After fierce opposition from art scholars and others interested in the painting, the Newark Museum of Art has sold Thomas Cole's The Arch of Nero (1846) for $988,000, including fees, at a Sotheby's auction in New York.
A phalanx of art historical researchers had opposed Wednesday’s sale of the work, which they described as a critical response to political issues, including the fragility of American democracy in response to the ascendancy of slave-holding states in that era. The Cole painting had been projected by the auction house to sell at $500,000 to $700,000.
William L. Coleman, an associate curator of American art at the Newark museum from 2017 to 2019 who is now the director of collections and exhibitions at the Olana Partnership, a steward of the art and buildings at the artist Frederic Church’s estate in Hudson, New York, said that The Arch of Nero had been purchased by the Thomas H. and Diane DeMell Jacobsen, Ph.D. Foundation, based in St. Louis, raising the possibility of the painting's remaining accessible to the public through loans to museums.
It was one of 17 works consigned by the Newark museum to raise funds for collections care under relaxed guidelines approved in April 2020 by the Association of Art Museum Directors, which previously limited museums to using proceeds from art sales solely to finance art purchases. Other works offered by the museum included examples by Georgia O’Keeffe, Thomas Eakins, Albert Bierstadt and Frederic Remington.
Amid the criticism, the museum's director, Linda Harrison, has defended the plan as “thoughtfully considered” in view of the history of the institution’s holdings and the need to diversify its art historical narrative.
Among other works from the Newark museum that sold at Sotheby’s on Wednesday, Childe Hassam’s Piazza di Spagna, Rome went for $1.23m, well above its estimate of $500,000 to $700,000. O'Keeffe’s Green Oak Leaves sold for $1,169,500, similarly above its estimate of $500,000 to $700,000. Thomas Moran’s Sunset Santa Maria and the Ducal Palace, Venice fetched $352,800, against an estimate of $120,000 to $180,000. Eakins’s Portrait of Dr.
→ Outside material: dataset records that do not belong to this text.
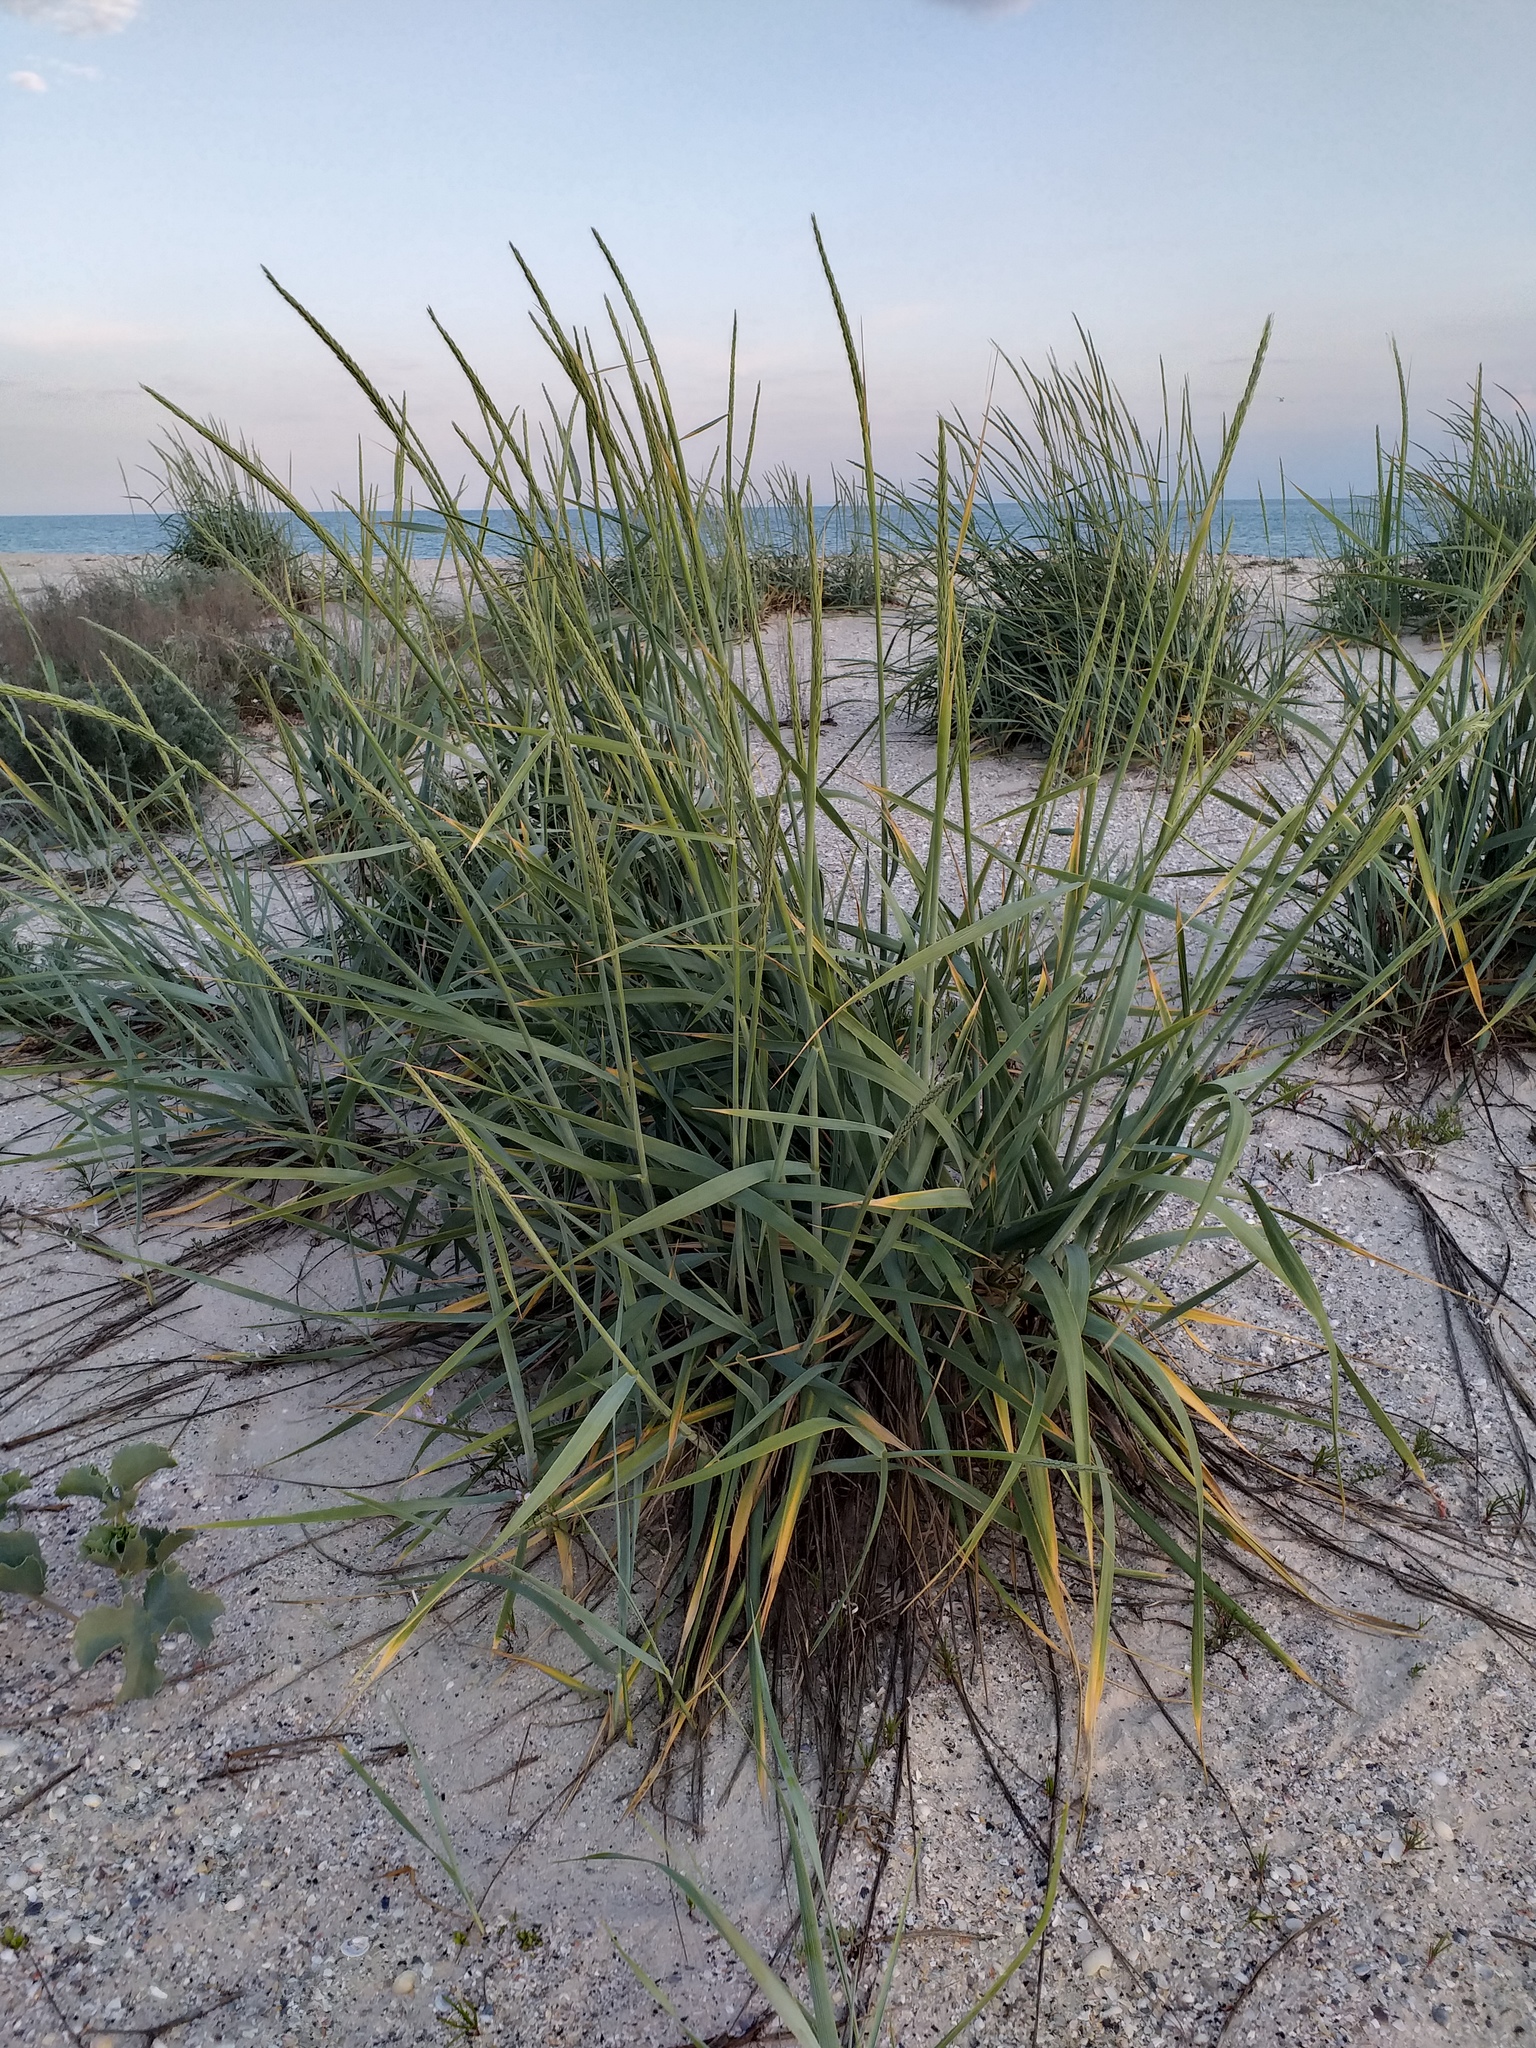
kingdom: Plantae
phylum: Tracheophyta
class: Liliopsida
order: Poales
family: Poaceae
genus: Leymus
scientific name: Leymus racemosus
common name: Mammoth wildrye
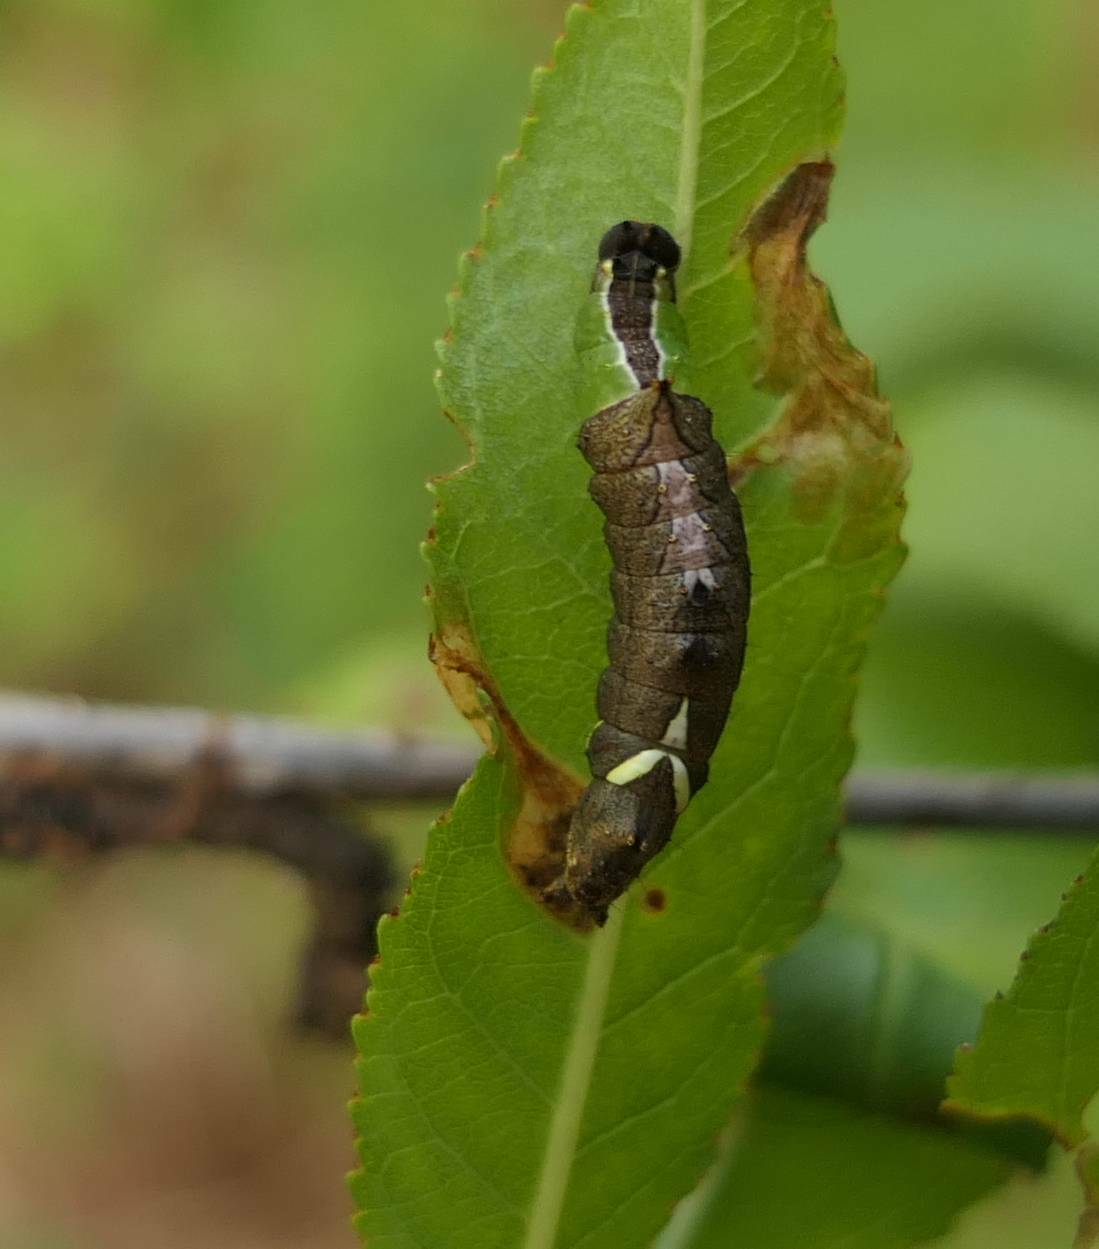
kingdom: Animalia
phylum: Arthropoda
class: Insecta
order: Lepidoptera
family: Notodontidae
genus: Schizura
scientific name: Schizura
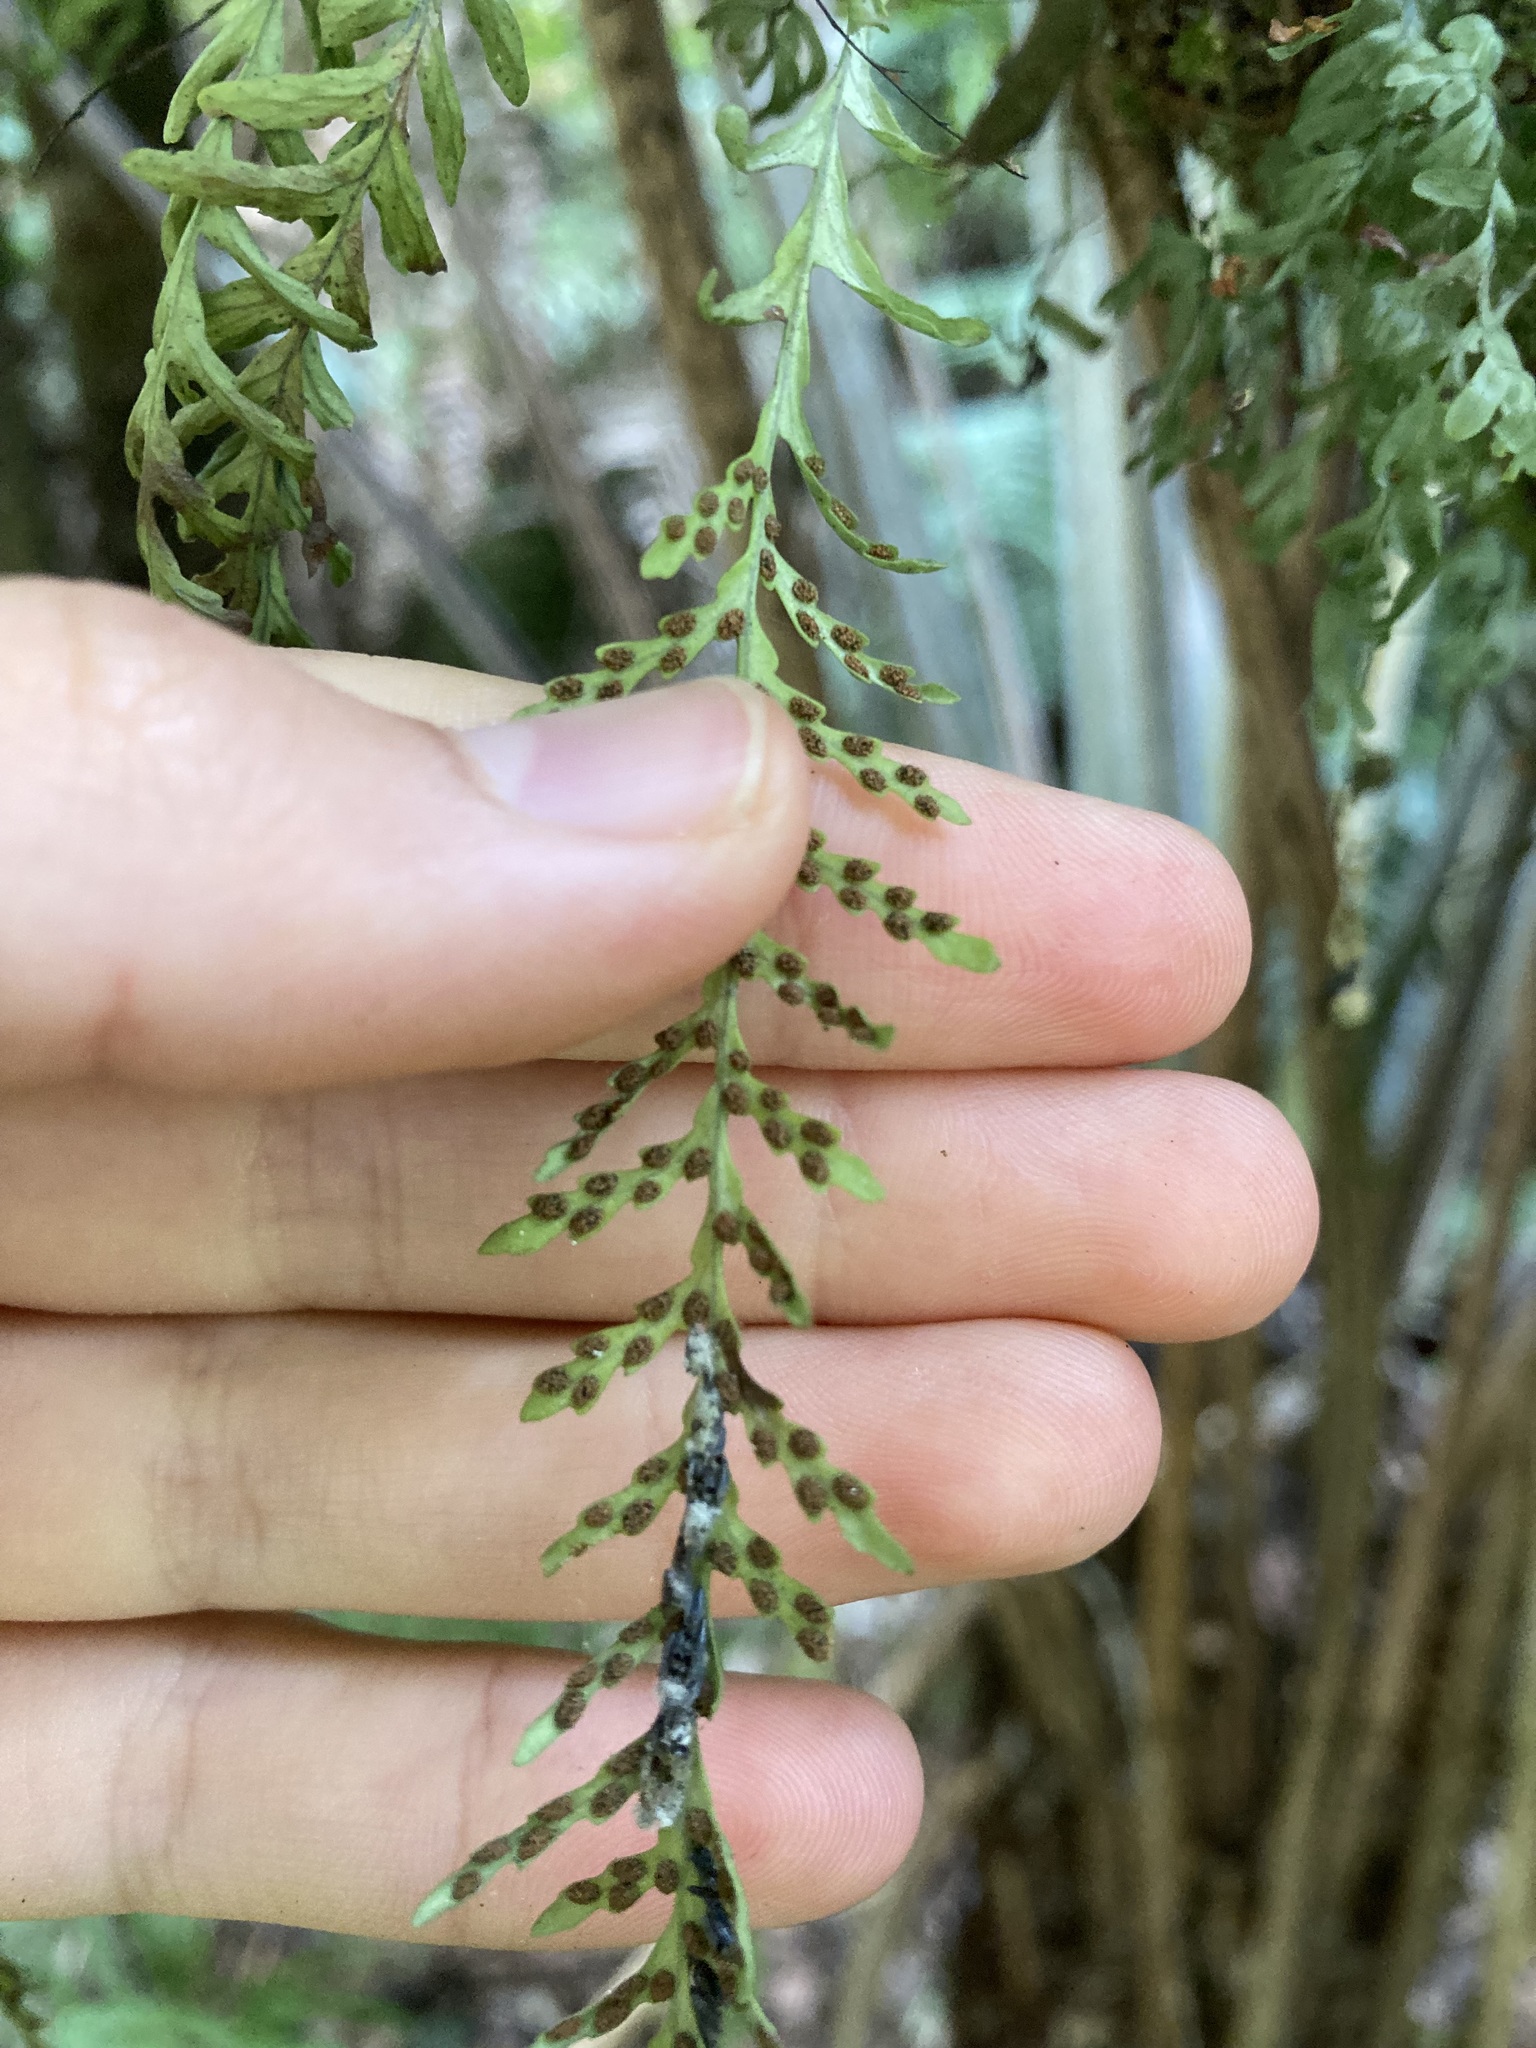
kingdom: Plantae
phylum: Tracheophyta
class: Polypodiopsida
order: Polypodiales
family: Polypodiaceae
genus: Notogrammitis
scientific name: Notogrammitis heterophylla
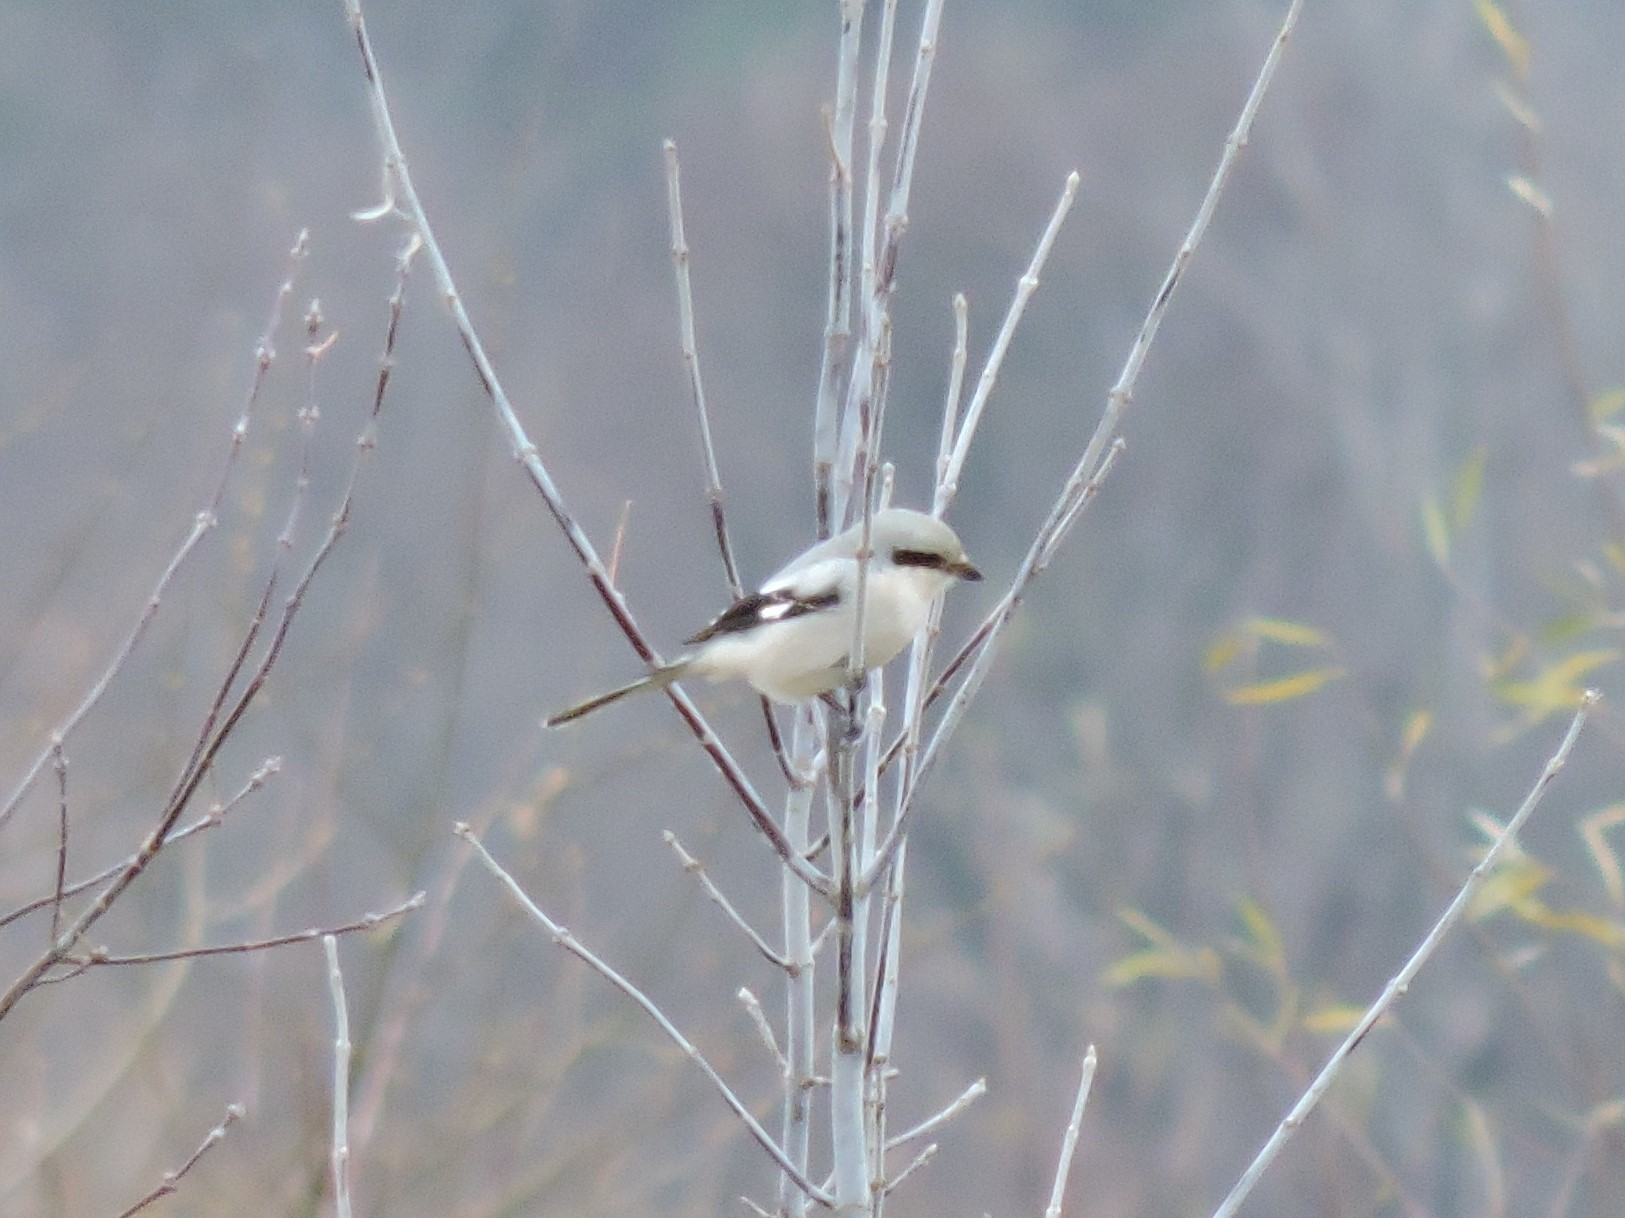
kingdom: Animalia
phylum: Chordata
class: Aves
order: Passeriformes
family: Laniidae
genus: Lanius
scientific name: Lanius excubitor
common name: Great grey shrike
Joseph Leidy, II also went for $352,800, versus an estimate of $50,000 to $70,000.
Marsden Hartley’s Shell fetched $214,200 including fees, below its presale projection of $300,000 to $500,000. Charles Sheeler’s Farm Buildings, Connecticut, sold for $315,000, significantly below its $500,000 to $700,000 estimate. Albert Bierstadt’s Landscape went for $81,900, however, well above its estimate of $30,000 to $50,000.
The sale underlined the gamble that the Newark museum and other art institutions are undertaking in selling off significant works to finance collections care and shore up their budgets. Critics say that jettisoning such works for the sake of staying afloat in the short term imperils the institutions’ fundamental purpose of caring for pieces that are central to art history as well as to their collecting legacy.
“Yesterday's sale was a sad day for the people of Newark and all who value the public trust of collecting institutions,” says Coleman. “However, there is hope in a dark time for the museum community's professional standards,” he adds, given the possibility that the Thomas H. and Diane DeMell Jacobsen, Ph.D. Foundation will make the Cole painting available on long-term loan to major museums.
In a statement this month, Harrison argued for the need for dispensing with some works by canonical artists to change the stories told about American art.
“For our museum, with its 112-year history, we need to cast a critical eye on outdated and harmful narratives that have hung in our galleries without enough questions being asked,” she says. “From here, we look toward righting previous misrepresentations and ensuring that as many voices as possible are heard.”